It was further alleged that after the consummation of said agreement, which was accepted and thoroughly understood by both the appellant and appellee, the appellant entered upon the discharge of his duties under the terms of the contract and continued in the service until January 15, 1931, at which time appellee, without any cause or reason whatsoever, discharged him and refused thereafter to permit him to perform the work and labor contracted for or to carry out his part of the contract, and required him to vacate the residence theretofore occupied by him under the terms of the contract. The declaration further alleged that the appellant had, at all times, been ready, willing, and able to carry out the contract, and asked for a judgment for all wages then past due, and also the rental value of the residence from the time he was required to vacate it.

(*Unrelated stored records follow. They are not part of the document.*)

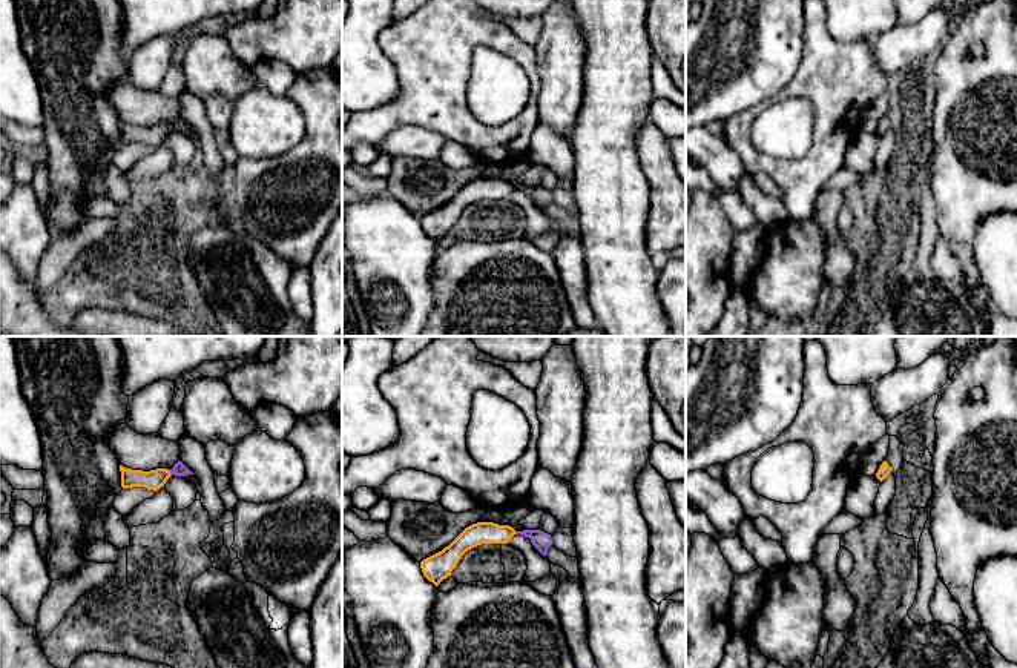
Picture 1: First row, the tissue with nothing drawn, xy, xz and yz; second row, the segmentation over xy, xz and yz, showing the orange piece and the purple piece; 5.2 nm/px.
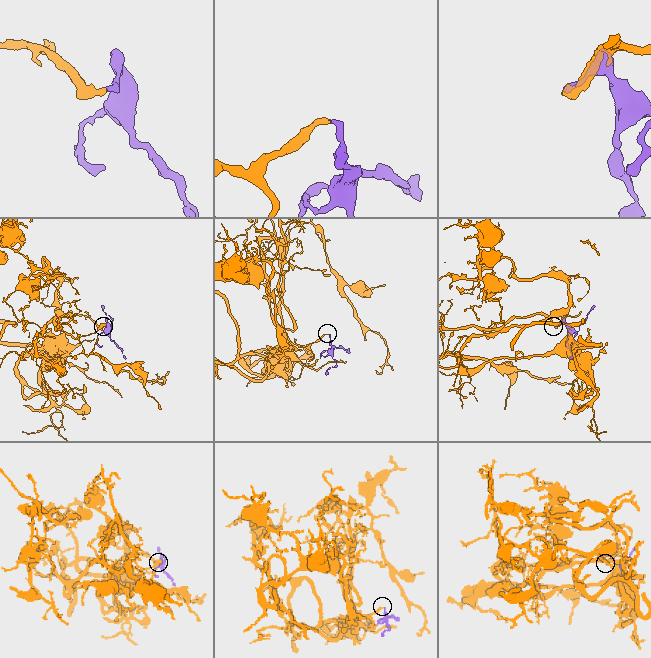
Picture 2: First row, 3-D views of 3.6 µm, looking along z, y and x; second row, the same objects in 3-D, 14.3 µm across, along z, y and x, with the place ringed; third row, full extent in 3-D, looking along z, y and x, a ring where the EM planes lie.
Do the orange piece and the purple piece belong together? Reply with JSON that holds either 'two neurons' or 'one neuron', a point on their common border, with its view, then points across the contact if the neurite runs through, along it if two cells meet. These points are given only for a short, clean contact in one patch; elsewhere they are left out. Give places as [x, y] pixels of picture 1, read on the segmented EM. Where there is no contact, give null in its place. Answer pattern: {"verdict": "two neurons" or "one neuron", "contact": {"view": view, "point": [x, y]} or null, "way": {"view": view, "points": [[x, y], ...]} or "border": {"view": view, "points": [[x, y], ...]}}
{"verdict": "one neuron", "contact": {"view": "xy", "point": [169, 473]}, "way": {"view": "xy", "points": [[154, 479], [169, 473], [180, 469]]}}

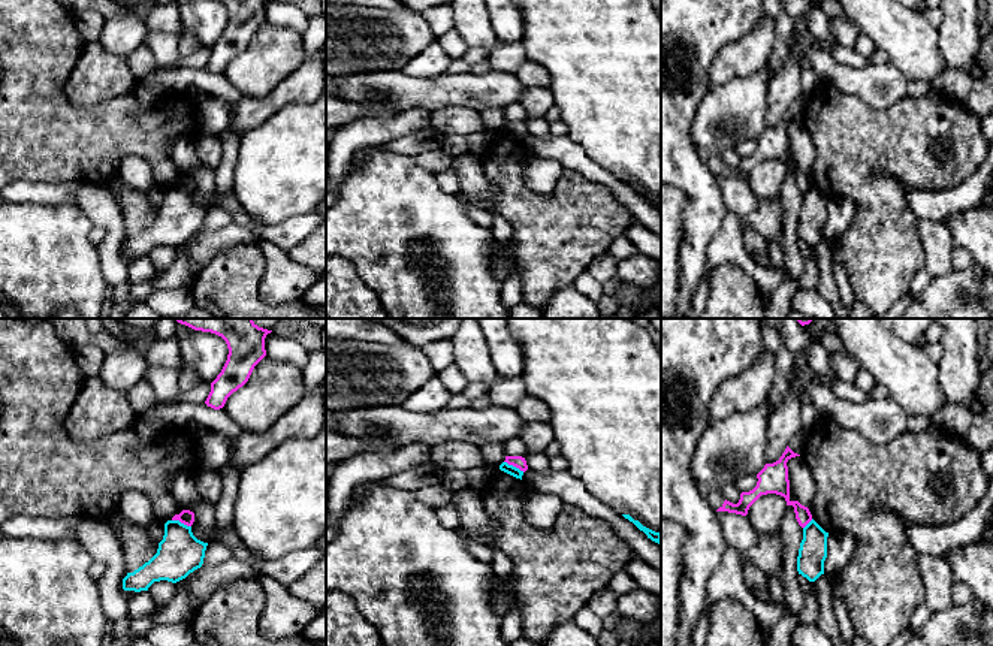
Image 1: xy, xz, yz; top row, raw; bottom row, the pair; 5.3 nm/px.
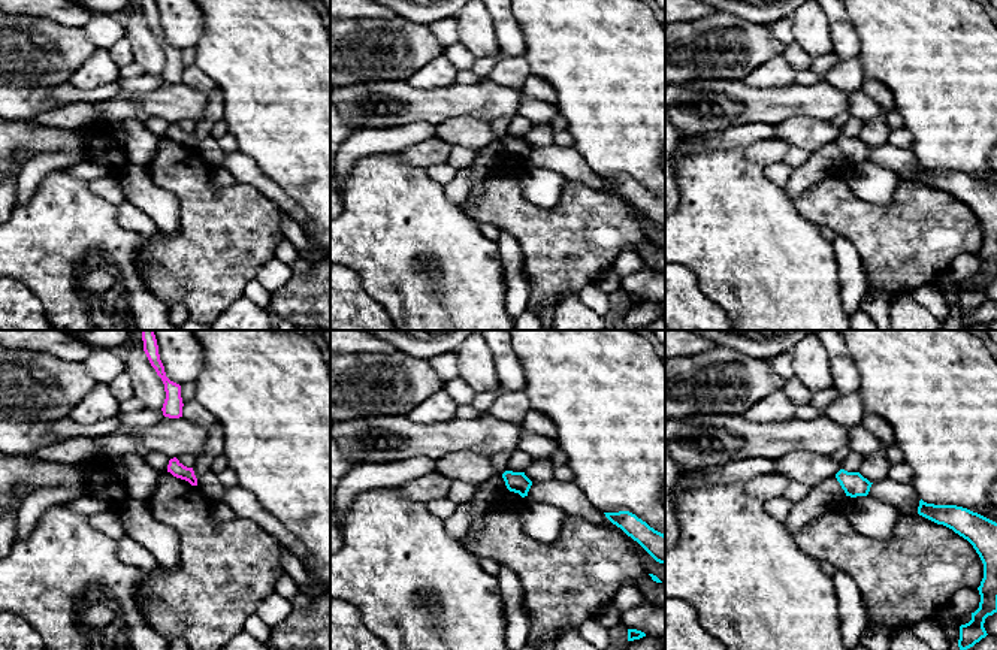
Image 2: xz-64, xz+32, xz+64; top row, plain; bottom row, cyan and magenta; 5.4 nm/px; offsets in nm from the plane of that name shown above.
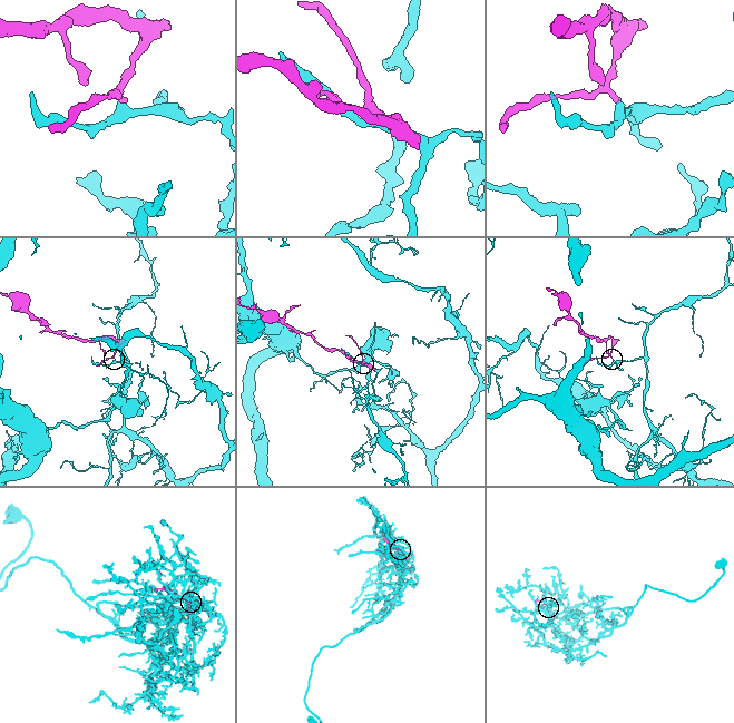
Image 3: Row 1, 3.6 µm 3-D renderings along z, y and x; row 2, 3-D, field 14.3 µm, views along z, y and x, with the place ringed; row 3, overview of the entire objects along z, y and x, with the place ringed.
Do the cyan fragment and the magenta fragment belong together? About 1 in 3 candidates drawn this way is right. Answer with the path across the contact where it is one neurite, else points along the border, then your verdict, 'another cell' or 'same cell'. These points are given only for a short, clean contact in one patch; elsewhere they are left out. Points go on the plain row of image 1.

On the hearing of the merits of the cause, a verdict was returned in favor of the appellant for one hundred seventeen dollars, being one month's salary or wages, which verdict contained other matter and conditional findings; and thereupon appellee moved for a judgment non obstante veredicto. This motion was overruled, and the following judgment was entered on the verdict:
"This cause is this day heard by the court and the jury of the regular panel, all parties being in court and represented by counsel and after hearing the evidence and receiving the instructions of the court and hearing the arguments of counsel, the jurors retired and returned into court this verdict, `We the jurors find for the plaintiff and fix the amount at one hundred seventeen dollars. It is therefore the judgment of the court that the plaintiff, H.W. Thorne do have and recover of the defendant, the True-Hixon Lumber Company, a corporation, the sum of one hundred seventeen dollars and all cost in this behalf expended for which let execution issue.'"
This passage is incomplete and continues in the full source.